##### 所给文本 #####

上面是 perf-tools.cachestat 工具的实现方式，而 bcc.cachestat 还新增了额外的跟踪点作为备选方案（主要是改为处理 folio）：

folio_mark_accessed() 替代了 mark_page_accessed()。
mark_buffer_dirty() 不变。
filemap_add_folio() 替代了 add_to_page_cache_lru()。
folio_account_dirtied() 或者 :writeback_dirty_folio 替代了 account_page_dirtied()。

NOTE: folio_account_dirtied() 不会因重复调用 mark_buffer_dirty() 而重复计数。

cachestate 可以进一步实现以下统计：

只读的 page cache 访问计数等价于 folio_mark_accessed() 减去 mark_buffer_dirty()。
未命中的 page cache 访问计数等价于 filemap_add_folio() 减去 folio_account_dirtied()。
命中率就是在上述基础上做百分比除法。

mark_page_accessed() shows total cache accesses, and add_to_page_cache_lru() shows cache insertions (so does add_to_page_cache_locked(), which even includes a tracepoint, but doesn’t fire on later kernels). I thought for a second that these two were sufficient: assuming insertions are misses, I have misses and total accesses, and can calculate hits.

The problem is that accesses and insertions also happens for writes, dirtying cache data. So the other two kernel functions help tease this apart (remember, I only have function call rates to work with here). mark_buffer_dirty() is used to see which of the accesses were for writes, and account_page_dirtied() to see which of the insertions were for writes.

我总感觉有点不对劲，但是作者 Brendan 特意写文章说没问题，大佬说对就对吧……

##### 数据部分 #####

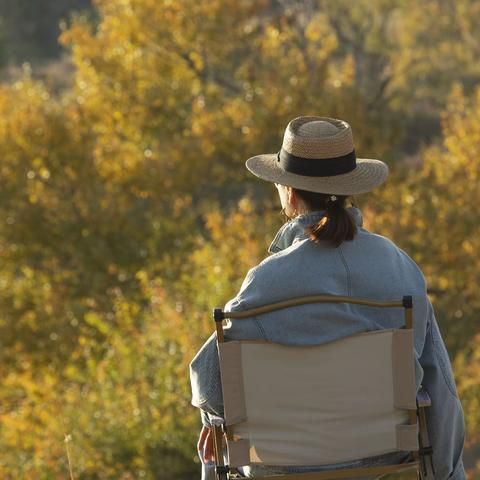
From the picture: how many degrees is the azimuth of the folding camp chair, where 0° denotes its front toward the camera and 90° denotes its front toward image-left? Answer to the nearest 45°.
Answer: approximately 180°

#####

编辑 cachestat 说明文字中从“filemap_add_folio() 替代了 add_to_page_cache_lru()。”到“can calculate hits.”的这一段，将其中的“替代了”换成“取代了”后完整写出。

练习结果
filemap_add_folio() 取代了 add_to_page_cache_lru()。
folio_account_dirtied() 或者 :writeback_dirty_folio 取代了 account_page_dirtied()。

NOTE: folio_account_dirtied() 不会因重复调用 mark_buffer_dirty() 而重复计数。

cachestate 可以进一步实现以下统计：

只读的 page cache 访问计数等价于 folio_mark_accessed() 减去 mark_buffer_dirty()。
未命中的 page cache 访问计数等价于 filemap_add_folio() 减去 folio_account_dirtied()。
命中率就是在上述基础上做百分比除法。

mark_page_accessed() shows total cache accesses, and add_to_page_cache_lru() shows cache insertions (so does add_to_page_cache_locked(), which even includes a tracepoint, but doesn’t fire on later kernels). I thought for a second that these two were sufficient: assuming insertions are misses, I have misses and total accesses, and can calculate hits.